How Masvidal ended up being the big winner of UFC 251
It was the Bee Gees who many years ago lyrically asked “how can a loser ever win?”
In more recent music history, Off The Record bluntly insisted that “Losers Never Win.”
In the octagon surrounded world of UFC, deciphering the winners and losers isn’t generally rocket science. The loser is the one with the bloodied face and the pained expression. The winner has hands raised in glee and full-on exultation.
Not according to Dana White. In the world of UFC, White is all-encompassing. He is their soothsayer, the heart, soul and brains of the outfit.
When White speaks, people don’t just listen. They get on it and get it done.
So what’s all this talk about losers never winning? White will hear none of it.
In fact, following Saturday’s UFC 251 card on Fight Island in Abu Dhabi, White triumphantly declared post bouts that one of the night’s biggest losers was actually the guy who made the card a big winner.
Masvidal Is Massive
In one of three main event bouts on the UFC 251 card, Kamaru Usman (17-1) successfully defended his world welterweight title, holding on to the belt by scoring a five-round decision over Masvidal.
Afterward, White heaped praised upon . . . the vanquished challenger.
“Yeah, he’s a big star,” White told MMAFighting.com of Masvidal. “Masvidal is a massive star. Obviously, Usman, the champion and a guy that we’re all starting to realize is tough to beat.”
It’s easy to comprehend why White was so pleased with Masvidal. After all, he jumped in to save the day, taking the title fight on six day’s notice after Gilbert Burns was forced to pull out of the bout against Usman after he tested positive for COVID-19.
Without Masvidal’s willingness to step up and step in, White loses one of the marquee bouts on his first big post-COVID-19 pandemic card.
Not Much Of A Fight
In all honesty, the Usman-Masvidal title fight wasn’t much of a show. There were no knockdowns or attempted submission holds.
The rest of the numbers tell a tale of a lopsided contest. Usman connected on 263 of 341 attempted strikes, for a 77.1% success rate. By contrast, Masvidal was on target with just 88 of 157 of his strike attempts a 51.6% success ratio.
Usman carried a 62.2% (94 of 151) to 52.8% (66 of 125) edge in connection rate in terms of significant strikes. He attempted 16 takedowns and was successful on five of those occasions. Masvidal never attempted a single takedown.
Perhaps it was the short notice and lack of specific preparation but those totals would seem to clearly exhibit that Masvidal was outmatched inside the octagon by Usman.
Masvidal Makes Bank
Historically, UFC fighters are easily replaceable and don’t tend to have a long shelf life as big-time draws.
Masvidal, though, appears to possess some sort of magical powers over fans of mixed martial arts. Whenever he sets foot in the octagon, despite a middling 35-14 career record and just a 12-7 mark in UFC, Masvidal is money in the bank. Masvidal’s win over Nate Diaz at UFC 244 was the promotion’s best-selling pay per view of 2019.
The numbers are in from Saturday’s event and they are impressive. In terms of pay per view, UFC 251 drew 1.3 million buys, making it one of the most-watched cards in the history of the promotion.
Television ratings show that UFC 251 was the No. 1 draw among cable programming and also took top spot among the 18-49 demographic.
What’s Next On Tap?
Masvidal is already lobbying strongly for a rematch with Usman, even though it was evident that he was clearly second-best in the bout.
“I want that damn belt, and I’m stubborn,” Masvidal told ESPN. “And I know I’m better than Usman, and I want to prove it. I want to fight again.”
Masvidal insists it’s not about the money to him.

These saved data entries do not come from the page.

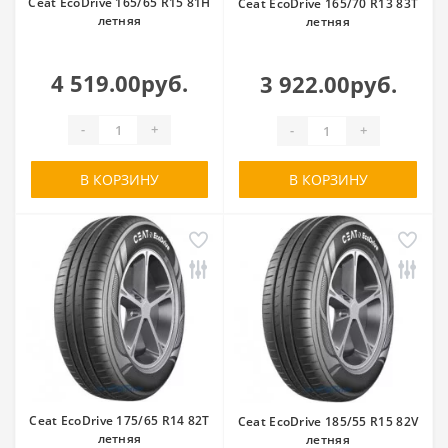
Ceat EcoDrive 165/65 R15 81H
Ceat EcoDrive 165/70 R13 83T
летняя
летняя
4 519.00руб.
3 922.00руб.
-
+
-
+
В КОРЗИНУ
В КОРЗИНУ
Ceat EcoDrive 175/65 R14 82T
Ceat EcoDrive 185/55 R15 82V
летняя
летняя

Considering the drawing power he displayed in terms of eyeballs on the UFC 251 card, money in White’s pocket might be the exact reason why a rematch with Usman would make financial sense.
“It’s a no-brainer,” Masvidal said. “Could they offer me bigger names that pay me more money? Yes. For a fact. But if it’s up to me, Usman. For me stepping up on six days’ notice when no one else would. Because no one else would.
“A lot of people are saying that they would, but who else did it? Ask Dana. Who else was actually like, ‘Hey, Masvidal didn’t do it, I’ll do it. I’m right here.’
“So, if it’s up to me, Usman right away. I don’t care if they can offer me a bigger fight or not, I would like to fight Usman.”
That bigger fight could in fact be a match with the UFC’s all-time king draw, Conor McGregor. But Masvidal seems dubious regarding that notion.
“You can tell me that McGregor right now would make X, Y, Z dollars, the biggest pay-per-view you get in history, right, and I’m going to get paid forever,” Masvidal said. “I feel I’m getting compensated well enough now that if I keep making the right decisions I’ve been doing, this money is forever money. So it’s not about money.”